The global economic collapse caused by the pandemic is hitting the north and east of Sri Lanka hard.

Ignoring the pandemic threat, President Rajapakse has reopened the economy, supporting big business and pushing workers back to work in unsafe conditions. Plants that are shut down—which are very few in this region or in Sri Lanka—have begun slashing jobs and wages and intensifying exploitation.

The Vaanavil factory near Kilinochchi opened recently with around 500 workers where 3,000 were employed earlier. Many small businesses and industries have not yet opened, however, and many workers are in desperate conditions.

Farmers cannot sell their produce, suffering heavy losses. Fishermen are left without income due to the suspension of exports and lack of access to deep-sea fishing. Government “relief” has reached few among the poor.

Before the pandemic, class struggles were developing in Sri Lanka since 2018, across ethnic lines, as workers in the north and east united with their class brothers and sisters in other parts of the country. There were many protests in the north demanding information about “missing persons” who disappeared during the war.

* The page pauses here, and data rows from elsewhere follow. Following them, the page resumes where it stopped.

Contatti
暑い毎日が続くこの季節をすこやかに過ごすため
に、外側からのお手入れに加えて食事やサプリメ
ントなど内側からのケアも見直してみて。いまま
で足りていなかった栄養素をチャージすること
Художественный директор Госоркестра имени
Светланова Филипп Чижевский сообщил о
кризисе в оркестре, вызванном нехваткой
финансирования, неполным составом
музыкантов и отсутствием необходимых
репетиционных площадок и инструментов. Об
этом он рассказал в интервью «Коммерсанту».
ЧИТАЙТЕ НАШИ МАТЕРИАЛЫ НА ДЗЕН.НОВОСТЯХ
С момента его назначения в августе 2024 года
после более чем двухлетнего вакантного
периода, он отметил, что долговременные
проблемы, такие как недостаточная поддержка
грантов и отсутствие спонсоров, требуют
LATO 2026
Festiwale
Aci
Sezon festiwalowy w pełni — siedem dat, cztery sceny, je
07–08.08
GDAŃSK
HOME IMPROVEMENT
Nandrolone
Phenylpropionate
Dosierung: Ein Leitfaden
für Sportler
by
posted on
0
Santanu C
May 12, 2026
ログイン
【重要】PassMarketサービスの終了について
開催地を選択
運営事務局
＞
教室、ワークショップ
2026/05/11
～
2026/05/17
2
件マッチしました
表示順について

The Colombo government is nervous about growing social unrest and workers’ anger at being forced back to work in unsafe conditions, with job and wage cuts and increased working hours. The government has deployed thousands of soldiers, particularly to keep Colombo in a “wartime”-like situation, fearing mass struggles.

Indicating a preparation for a coup, Rajapakse has recalled large number of forces to Colombo. They are now stationed in 16 schools. In the north, the military has been stationed in about 20 schools. An estimated 150,000 troops were in the occupied north in recent years.

The bourgeois Tamil National Alliance (TNA) is silent on police-military repression on workers and poor. TNA leaders recently had a secret meeting with the Prime Minister and pledged their full support to the government. This strengthened the state’s determination to repress the masses in the north and east, paving the way for a presidential dictatorship.

Other Tamil nationalist groups like former chief minister C.V. Wigneswaran’s Tamil People’s National Alliance and Tamil National People’s Front use the deployment of military in schools as another occasion to whip up rabid Tamil communalism. They blame the Colombo government for seeking to use the northern schools as quarantine centres for soldiers in the north. However, Rajapakse recently deployed forces in schools throughout Sri Lanka.

All these parties, fearing developing struggles of Tamil, Muslim and Sinhala workers, are covering up the President’s dictatorial policies and trying to divide the working class on ethnic lines. Similarly, Rajapakse and his Sinhala-chauvinist backers are launching anti-Tamil and anti-Muslim campaigns.

A united struggle of the working class must be developed against Rajapakse’s moves towards a dictatorship. A key task in this struggle is the unconditional withdrawal of military from the north and east of Sri Lanka.

In this fight, workers must build action committees across ethnic and religious lines in workplaces, calling for support from rural poor and youth and reaching out to the international working class. Workers can defend the jobs, wages and democratic rights of all only in a fight for socialism. On this basis the Socialist Equality Party (SEP) calls on the working class to fight for the program of a Sri Lanka-Eelam Socialist Republic as part of the struggles for socialism in South Asia and internationally.